:: Data section

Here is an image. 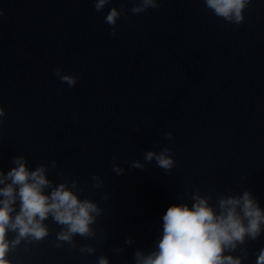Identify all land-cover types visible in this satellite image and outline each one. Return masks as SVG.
<instances>
[{
  "label": "water",
  "instance_id": "obj_1",
  "mask_svg": "<svg viewBox=\"0 0 264 264\" xmlns=\"http://www.w3.org/2000/svg\"><path fill=\"white\" fill-rule=\"evenodd\" d=\"M97 2L0 0V189L20 160L44 169V195L63 184L98 210L89 234L67 241L51 213L40 240L13 246L9 229V264H137V253L158 252L166 209L196 196L219 214L221 199L247 191L264 215V0H247L239 24L206 0H155L136 14L142 0ZM112 8L115 25L105 22ZM165 148L170 170L145 160ZM259 227L222 255L257 264Z\"/></svg>",
  "mask_w": 264,
  "mask_h": 264
},
{
  "label": "clouds",
  "instance_id": "obj_2",
  "mask_svg": "<svg viewBox=\"0 0 264 264\" xmlns=\"http://www.w3.org/2000/svg\"><path fill=\"white\" fill-rule=\"evenodd\" d=\"M107 2L108 0H98L94 6L95 10L100 11ZM246 3L247 0H206L207 7L213 9L218 16L231 19L234 15L236 24L244 19L241 12ZM157 6L155 0H142L141 6L134 7L132 12L136 14ZM119 15L116 8H112L108 11L105 22L115 25ZM111 34L115 35V28ZM55 74L69 87L76 83L77 77L60 75L59 68ZM2 115L4 112L0 109V116ZM165 137L171 138V134L165 133ZM169 151L165 148L159 155L149 151L145 154V160L151 161L155 157L160 168L170 170L173 160L167 155ZM14 162L18 167L7 173L11 184L0 189V194L5 197L0 201V264H9L5 258L9 251L7 231H18V237L12 241L13 246L19 243L20 237L30 235L40 240L47 235L42 221L49 213L56 222L68 226L67 232L58 234V239L67 241L71 238L70 234H89V224L93 221L90 213L98 212L95 204L78 200L63 184L55 188L50 196L44 195L42 189L50 184L44 176V169L38 167L29 172L20 160ZM133 167L140 168L142 165L133 162ZM117 171L122 172V169ZM13 185H19L20 198V210L14 219L10 216L13 210L11 205L15 201ZM194 200L191 207L182 204L171 205L166 209L162 217L163 235L158 243V252H153L143 259L140 253H137V264H240L239 259L223 256L222 252L225 247L234 248L235 241L243 242L245 234L255 239L260 231L259 225L264 221V215L250 198V194L246 191L239 199H221L219 214L214 213L206 199L196 196ZM241 201L243 215L248 218L247 226L242 223L236 211ZM99 264H107V261L101 258ZM257 264H264V250H261L257 257Z\"/></svg>",
  "mask_w": 264,
  "mask_h": 264
}]
</instances>
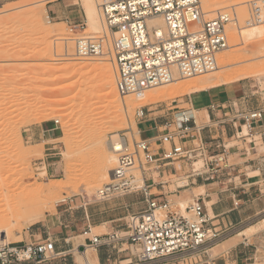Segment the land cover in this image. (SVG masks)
Returning <instances> with one entry per match:
<instances>
[{
    "label": "built area",
    "instance_id": "1",
    "mask_svg": "<svg viewBox=\"0 0 264 264\" xmlns=\"http://www.w3.org/2000/svg\"><path fill=\"white\" fill-rule=\"evenodd\" d=\"M99 9L109 32L95 37L79 35L74 39L73 56L111 57L119 96L140 95L170 81L174 75L188 78L210 73L217 67V54L228 45L227 16L205 18L200 0H104ZM154 17L163 20V32L149 28L147 21ZM85 27L83 20L73 28L82 33ZM241 103L242 107L231 115L217 118L214 126L198 124L190 106L174 105L176 110L165 118L153 138H141L139 129L138 140L134 132L129 138L123 133L110 135L115 155L112 178L97 190L96 199L139 194L145 204L127 216L124 235L119 230L93 234L88 225L82 230L83 236H90L88 246L105 245L120 252L117 246L126 242L138 253L131 251L135 260L130 258L123 264H166V260L176 256L206 253L221 233L210 226L211 218L206 215L203 203L192 200L181 213L172 208L174 205L167 195L178 193L196 178L218 179L231 167L228 158L232 148L238 150L239 143L250 144L249 151L254 149L253 128L261 121L262 110L248 109L245 98ZM150 111L145 106L138 107L135 116L142 120L152 114ZM53 123L59 121L55 119ZM226 124L233 132L225 135L224 140L223 130L217 131L215 126ZM135 170L138 175L134 174ZM164 171L167 177H175L173 188L166 193L158 191L167 183L162 180ZM68 255L66 251H57L56 242L48 237L35 243L0 245V264H42L65 260Z\"/></svg>",
    "mask_w": 264,
    "mask_h": 264
},
{
    "label": "rangeland",
    "instance_id": "2",
    "mask_svg": "<svg viewBox=\"0 0 264 264\" xmlns=\"http://www.w3.org/2000/svg\"><path fill=\"white\" fill-rule=\"evenodd\" d=\"M200 1L203 6L204 1ZM242 1L229 0L223 6H217L218 10L224 7L217 12L230 11L232 9L230 3L233 2L238 4H236L237 7H243L245 4H242L244 2ZM48 4L57 6L56 15L58 17L48 11ZM252 6L246 5L245 7H249L251 12H254L255 9ZM217 12L205 14V18H215L219 15ZM31 15L38 17V22L34 21ZM249 19L247 20L250 24L239 32L240 38L247 40L256 34L264 37V16L256 20ZM83 20L86 21L79 0H0V111L4 109V112L0 113V219H15L18 222L16 229L18 228L19 234L17 238L12 239L11 243H35L48 237L58 246H63L65 238L82 234V230L88 225L92 227L101 224L104 226L103 229L96 228L92 230L93 234H104L109 227L108 230H119L124 235L127 216L138 212L143 205L140 197L131 194L98 201L96 199L97 188L89 192L84 184L86 174L91 168L90 165L92 166L89 158L92 154L90 152L94 150L93 137L90 132L106 120L108 122L112 115L106 107V99L101 95L106 90L100 89L101 78L98 71L89 73L81 71L70 76L64 73L63 68L67 65L80 64L96 66L99 63L96 59L110 58L106 55L98 57L95 58L94 63L93 60L75 58L72 56L74 53L71 52L72 54L68 57H71L72 61H49L46 56L52 47V38L41 37L44 27L52 23L67 30ZM227 26L228 23L226 24L228 41L230 33L227 31ZM255 58L254 60L245 58L226 71L232 72L264 61V57L259 58L257 55ZM112 78L114 79V71ZM262 80L263 82L259 84L255 77L245 78L234 84H245L246 89H249L248 94L256 92L251 97L252 101L264 104V77ZM36 96L44 98L37 104L38 106L34 104ZM185 96H187L186 93L172 95L147 104L145 107L151 110L148 112L152 113L151 118L156 117L163 122L170 116L167 115L168 112L172 113L176 110L173 108L174 105L188 107ZM24 97L29 99L26 104L21 103ZM131 98L133 99V95ZM202 103L200 97L194 98L195 106L202 105ZM56 104L63 107L62 111L34 112L36 107L46 109L48 105L55 106ZM140 106L141 102L136 101L130 113L117 115L108 124L105 122L106 124H103L107 130L105 139L116 133L115 130L123 123L128 122L131 127L119 130L117 133H123L129 138L134 132V137L138 140L136 129L138 130L137 122L140 120L135 116V110ZM167 108L173 109L168 111ZM28 110L31 113L26 114ZM61 112L65 114L68 112L67 116H69L64 118L60 115ZM204 114L205 112H200L196 115L198 124H204L203 122L207 121L206 114ZM55 119L59 121L56 125L53 123ZM42 123L55 127L57 136L55 140L46 143L41 140L39 144H35L26 137L22 138V134H26L25 129ZM66 125L70 127H65ZM139 127L143 136L149 134L147 132L150 127L149 122H143ZM67 128L70 134L72 133L71 138L68 139L69 142L66 139ZM166 147L168 148L169 145L166 144ZM66 153H71L69 161ZM229 160L233 162L232 158ZM69 173H77V176H72L71 181L68 178L69 175L71 176ZM134 174L138 175V171L135 170ZM164 179L172 182L175 177L169 176ZM66 180L70 182L67 183ZM55 184L64 186L59 188ZM49 188L53 189L48 190ZM172 188L173 185L170 184L169 189ZM177 201L178 199L172 202L174 205L172 208L181 212ZM189 202H191L190 199L187 204ZM262 217L255 220L253 224H257L253 226L254 228L246 231L245 234L249 239L264 231V223L258 222ZM108 220L112 222L105 223ZM240 238H234L232 241L235 242ZM6 243L8 242L3 244ZM124 243V245L117 246L122 249L118 255H127L126 259L135 260L131 254V250L136 254L133 247L130 248L129 244ZM215 243L217 242L212 245ZM221 247L211 250V256L218 255ZM80 251H84L83 248ZM113 252L117 255L116 250ZM200 257L204 260L202 253H195L188 256H176L165 262L166 264H195ZM71 258L76 262L74 254ZM56 261L49 260L42 264H56Z\"/></svg>",
    "mask_w": 264,
    "mask_h": 264
},
{
    "label": "crops",
    "instance_id": "3",
    "mask_svg": "<svg viewBox=\"0 0 264 264\" xmlns=\"http://www.w3.org/2000/svg\"><path fill=\"white\" fill-rule=\"evenodd\" d=\"M56 7L55 4L47 5L48 11L53 15L55 14V17H58L56 15L58 12ZM234 83L192 92L185 96L186 104L196 113L194 115V112H192L195 118H197L198 111L201 113L205 111L207 121L203 122L204 124L213 125L216 119L222 117L224 114L231 115L235 109L242 107V98H245V105L248 109L262 110V119L253 128L252 139L255 141L253 150H247L250 144L244 142L239 143L238 150L236 148L231 149L228 158V160L231 158L233 160V162L229 160L231 167L224 173H221L218 179L205 181L201 178H196L193 184H189L187 187L180 189L178 193L167 195L171 202H174L178 198L186 197L191 198V201L199 199L204 205L206 215L211 218L209 222L210 226L220 230L221 237L215 241L217 243L215 245H212L214 242L210 244L207 247L206 253H202L204 260L200 257V260L195 264H264V231L251 239L244 233L250 227L257 224H253L257 218L264 216V104L252 101L251 97L256 92L248 94L249 89H246L245 84L238 83L235 85ZM195 97L201 98L202 105H194ZM173 113L168 112L167 115L171 116ZM143 122L150 123V127L147 129L149 134L146 136H143V132L139 127ZM162 123L160 119L151 118V114L146 115L145 118L137 122L140 137L143 139L153 138L158 134V128ZM220 129L223 130L221 137L224 140L226 139L225 135L229 136L233 132L229 124L215 126V130L219 131ZM24 131L26 132V136L22 134V138L26 137L28 140L34 141L35 144H39L41 140L46 143L57 138L55 127H50L47 123L33 125ZM166 174V171H164L162 180L168 178ZM166 182L163 190H159L157 187L159 192L166 193L168 192L170 184L173 185L168 180ZM131 195H137L141 198L139 194ZM142 202L143 205L141 208L145 204L143 200ZM263 220L264 217L258 222H262ZM108 222H112V220L105 221V223ZM92 227L90 226L91 233H93ZM108 228L106 233L114 231L113 229L108 230ZM237 233H242L240 240L221 247V245L227 242L230 243L231 239H234L233 237ZM89 237V235L83 236L79 234L71 238H65L63 246L56 244L57 251H66L69 255L66 256L65 260L58 259L55 263L76 264L75 260L71 258L74 253L72 254L71 252L76 247L78 251L82 248L85 250L89 244ZM124 244L123 242L122 245ZM216 247H221L219 248L218 255L211 256L210 251ZM94 249L97 264H123L130 259H126L127 255H118L120 252H116V255L113 249L105 245ZM19 264L34 263L24 262Z\"/></svg>",
    "mask_w": 264,
    "mask_h": 264
},
{
    "label": "bare ground",
    "instance_id": "4",
    "mask_svg": "<svg viewBox=\"0 0 264 264\" xmlns=\"http://www.w3.org/2000/svg\"><path fill=\"white\" fill-rule=\"evenodd\" d=\"M79 1L83 8V12H84L85 20H86L85 21L86 27L88 28L85 27L82 33H77L75 32V29L73 27L68 28L66 30L64 28L55 26L56 25L55 23H52L51 25L44 27V29L41 31V37L42 38H45V37L52 38L51 39L52 47L48 55L46 56L47 60L49 61L71 60L72 61L73 59L71 57H68L70 54L74 53L73 52L74 50L72 47L73 46L72 41L76 39L80 34L81 35H93L90 37H95L101 34L105 35L106 32H109V28L101 19V14H100V9H99V5L104 0H79ZM202 1H204L203 2L204 7L202 6L203 7L202 9L205 8L204 13L208 14V13H214L217 11L220 12V10H222L224 7H220L219 8L220 10H218L217 6H223V4H227L229 0H202ZM243 1H242L243 2L242 4H245V6L253 5L255 9V10L253 9L254 12H251L249 7L246 8L243 5H242L243 7H237L238 4L236 2H233V3H230V6L232 7L230 11L228 12L221 11V13L217 12L219 13V15L216 14L218 16H223V17L227 16V19H228L227 31H229L230 33L229 38H228L227 48H225L223 51L218 53L216 56L217 58L216 69L207 74H201V75L188 77V78H182V77H179L178 75H174L172 79L168 82L161 83L157 86L151 87L145 90L140 95H133V99L141 102L140 107H143L147 104H152L156 101L162 100L172 95H178L182 93H186V95H188L192 92L194 93V92H198L202 90L215 88V87H218L224 84L233 83L238 80L245 79V78L255 77L258 79L259 84L263 82L262 78L264 77V61L250 64L246 66L245 68H241L238 70L237 69L234 71L231 70L232 72L226 71V69L229 70V68L240 63L245 58L254 60V58L257 55L259 56V58L264 57V37L262 35L256 34V35L251 36L250 39L242 40L240 38V33H239L247 25L250 24V22H248L247 19L251 17L249 20H254V19L256 20L264 16V1L262 0H243ZM214 6H216L217 8H215ZM31 18L34 19V21L38 22L37 20L38 17L35 18L34 15H31ZM147 24L149 28H152V30H154L157 33L163 32L164 30V23L160 17H154V18L149 19L147 21ZM75 35L77 36L75 37ZM63 56H67V57H63ZM102 56H105V55H102ZM109 58L110 59H104V58L96 59V60H99L98 61L99 65L97 64L96 66H92L90 64L88 65L86 64L85 65H81V64L80 65H67L63 68V70H64V73H67L70 76H74L81 71H84L86 73H89L92 71H98L99 76L101 78L100 79V82H101L100 89L106 90L104 91V93H101V95L106 99V102H107L106 107L108 110H110V113L112 115L110 116V119L108 118L109 121L111 122V120L117 115H122V114L127 115L128 113H130L136 101L131 98L132 95L119 96V94L117 93L115 89L114 79L112 78V72L115 70V65L111 57ZM81 60H89V61L93 60L94 62L95 58L81 59ZM42 98L40 96H36L34 98V101H35L34 104L37 105L38 103L42 102V100H44V98L43 99ZM21 100H22L21 103L26 104L29 99L24 97ZM45 108L46 109L44 108L39 109L38 107H36L34 112L41 113L42 110L60 112L63 109V107L59 104L58 105L56 104L55 106L48 105ZM3 112H4V109L0 111L1 114ZM193 112L195 115L196 114L195 111ZM25 113L29 114L31 113V111L28 110ZM67 114L62 113V112L60 113V115L63 116L64 118L67 116ZM197 119L198 118H196V120ZM105 122H107V120ZM105 122H103L101 126L97 127L95 130L90 132V135L93 137V146H94L93 149L94 150L90 152L92 153L89 157L90 160L92 161V166L90 165L91 168L89 169L88 174H86V178L84 182L85 187L89 192L94 191L96 188L98 190L99 185H101L102 183L104 184L108 183L109 180H111L112 178V170L114 167L113 162L115 160V155L111 149V146H110L111 142L109 141V138L105 139V135H106L105 132L107 131L103 125ZM65 127H70V125L69 126L66 125ZM127 127L130 128L131 127L130 124H128V122L127 124L123 123V125L119 126L115 130L116 133L111 134V135L114 136L117 134V131L123 130ZM136 132H138L137 129H136ZM66 133L68 135L66 138L68 141V139L71 138L70 135L72 133L70 134L69 129L66 131ZM243 134H246L245 129L243 130ZM66 156L69 161L71 159V153H66ZM196 165H198V163ZM77 173H74V174L69 173L71 174V176L69 175L68 177L67 175V177L71 179L72 181L73 179L72 176H77L76 175ZM68 182H70V180L67 181V183ZM55 186L60 188V186L63 187L64 185L55 184ZM53 188H49L48 190H51ZM188 199L191 200V198H188V197L178 198L177 202H178V205H180L181 207L180 208L181 213L185 212ZM17 223L18 222L15 219H11V220L0 219V244L2 243L3 245L4 242L11 243L13 242L12 239L14 237L15 238L18 237L19 231H18V228L16 229V226L18 225ZM261 223H264V220ZM100 227L101 228L104 227L103 224L92 227V228L94 230ZM254 227H250L247 230V232ZM247 232L245 231L244 233H247ZM241 235L242 233H237L233 238H239ZM232 240L233 239H231L230 243L227 242L221 246L223 247V246L233 244L234 241ZM133 249L135 253H138V250H136L134 247ZM94 250L95 249L93 247L88 246V245L86 246V249L84 251H78L77 247L74 248L73 253L76 257V263L77 264H97L96 255H95Z\"/></svg>",
    "mask_w": 264,
    "mask_h": 264
}]
</instances>
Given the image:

::::

## What is asked
Please pull out every line of the data listing above that contains the string "label", matching case exactly.

## Solved exercise
  "label": "water",
  "label": "clouds",
    "label": "built area",
    "label": "rangeland",
    "label": "crops",
    "label": "bare ground",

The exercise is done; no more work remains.